**Dataset excerpts**.
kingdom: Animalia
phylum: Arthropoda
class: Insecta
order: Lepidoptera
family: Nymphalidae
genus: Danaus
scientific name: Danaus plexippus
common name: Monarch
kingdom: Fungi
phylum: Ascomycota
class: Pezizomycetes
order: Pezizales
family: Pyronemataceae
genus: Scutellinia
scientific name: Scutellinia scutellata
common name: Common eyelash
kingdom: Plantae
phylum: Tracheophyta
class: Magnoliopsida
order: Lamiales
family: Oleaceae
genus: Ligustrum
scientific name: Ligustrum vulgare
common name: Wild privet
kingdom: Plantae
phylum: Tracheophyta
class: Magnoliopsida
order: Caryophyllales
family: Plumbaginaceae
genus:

**Goal**. Please reproduce every line of the records above word for word.

**Answer to the task**.
kingdom: Animalia
phylum: Arthropoda
class: Insecta
order: Lepidoptera
family: Nymphalidae
genus: Danaus
scientific name: Danaus plexippus
common name: Monarch
kingdom: Fungi
phylum: Ascomycota
class: Pezizomycetes
order: Pezizales
family: Pyronemataceae
genus: Scutellinia
scientific name: Scutellinia scutellata
common name: Common eyelash
kingdom: Plantae
phylum: Tracheophyta
class: Magnoliopsida
order: Lamiales
family: Oleaceae
genus: Ligustrum
scientific name: Ligustrum vulgare
common name: Wild privet
kingdom: Plantae
phylum: Tracheophyta
class: Magnoliopsida
order: Caryophyllales
family: Plumbaginaceae
genus:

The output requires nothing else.